**Material shown**
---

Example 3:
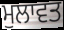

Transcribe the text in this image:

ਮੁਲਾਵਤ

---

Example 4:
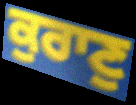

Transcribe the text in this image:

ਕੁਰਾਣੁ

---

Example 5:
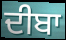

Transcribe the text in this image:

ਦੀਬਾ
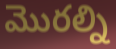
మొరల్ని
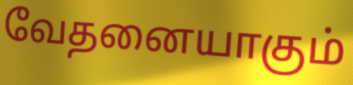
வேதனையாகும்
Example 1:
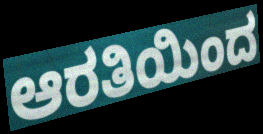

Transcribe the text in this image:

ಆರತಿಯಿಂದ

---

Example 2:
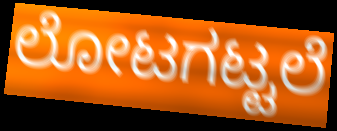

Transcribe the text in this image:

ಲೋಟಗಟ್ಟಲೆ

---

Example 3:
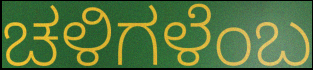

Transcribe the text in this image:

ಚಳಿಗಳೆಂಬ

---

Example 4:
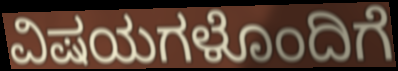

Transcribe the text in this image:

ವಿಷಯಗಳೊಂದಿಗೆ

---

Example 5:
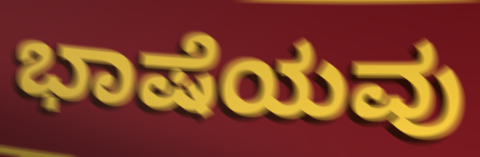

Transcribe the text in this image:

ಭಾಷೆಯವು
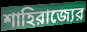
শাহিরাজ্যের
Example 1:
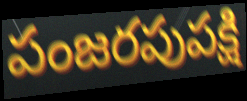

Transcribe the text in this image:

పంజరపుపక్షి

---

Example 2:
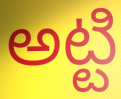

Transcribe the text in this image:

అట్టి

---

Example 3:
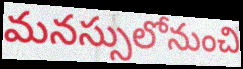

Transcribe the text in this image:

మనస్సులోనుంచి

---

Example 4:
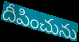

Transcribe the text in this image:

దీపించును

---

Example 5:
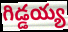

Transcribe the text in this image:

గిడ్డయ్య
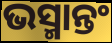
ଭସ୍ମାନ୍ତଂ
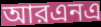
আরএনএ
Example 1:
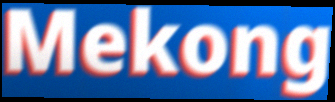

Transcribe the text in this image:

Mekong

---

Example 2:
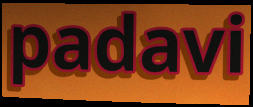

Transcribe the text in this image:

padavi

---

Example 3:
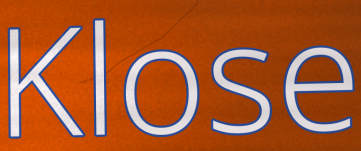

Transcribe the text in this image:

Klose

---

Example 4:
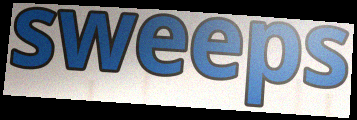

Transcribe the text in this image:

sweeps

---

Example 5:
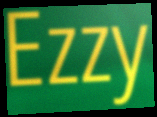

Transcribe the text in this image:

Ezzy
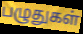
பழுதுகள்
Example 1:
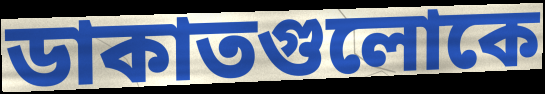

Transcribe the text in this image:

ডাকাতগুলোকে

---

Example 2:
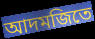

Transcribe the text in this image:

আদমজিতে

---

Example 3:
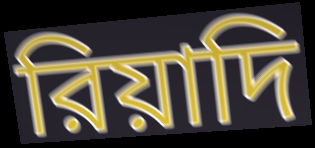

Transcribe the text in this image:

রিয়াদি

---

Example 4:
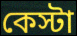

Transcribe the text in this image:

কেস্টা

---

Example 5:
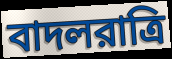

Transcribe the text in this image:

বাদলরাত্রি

**Exercise requirements**
All entries must be output exactly as they stand, and every picture must be left out.

**Your response**
---

Example 3:

Transcribe the text in this image:

ਮੁਲਾਵਤ

---

Example 4:

Transcribe the text in this image:

ਕੁਰਾਣੁ

---

Example 5:

Transcribe the text in this image:

ਦੀਬਾ
మొరల్ని
வேதனையாகும்
Example 1:

Transcribe the text in this image:

ಆರತಿಯಿಂದ

---

Example 2:

Transcribe the text in this image:

ಲೋಟಗಟ್ಟಲೆ

---

Example 3:

Transcribe the text in this image:

ಚಳಿಗಳೆಂಬ

---

Example 4:

Transcribe the text in this image:

ವಿಷಯಗಳೊಂದಿಗೆ

---

Example 5:

Transcribe the text in this image:

ಭಾಷೆಯವು
শাহিরাজ্যের
Example 1:

Transcribe the text in this image:

పంజరపుపక్షి

---

Example 2:

Transcribe the text in this image:

అట్టి

---

Example 3:

Transcribe the text in this image:

మనస్సులోనుంచి

---

Example 4:

Transcribe the text in this image:

దీపించును

---

Example 5:

Transcribe the text in this image:

గిడ్డయ్య
ଭସ୍ମାନ୍ତଂ
আরএনএ
Example 1:

Transcribe the text in this image:

Mekong

---

Example 2:

Transcribe the text in this image:

padavi

---

Example 3:

Transcribe the text in this image:

Klose

---

Example 4:

Transcribe the text in this image:

sweeps

---

Example 5:

Transcribe the text in this image:

Ezzy
பழுதுகள்
Example 1:

Transcribe the text in this image:

ডাকাতগুলোকে

---

Example 2:

Transcribe the text in this image:

আদমজিতে

---

Example 3:

Transcribe the text in this image:

রিয়াদি

---

Example 4:

Transcribe the text in this image:

কেস্টা

---

Example 5:

Transcribe the text in this image:

বাদলরাত্রি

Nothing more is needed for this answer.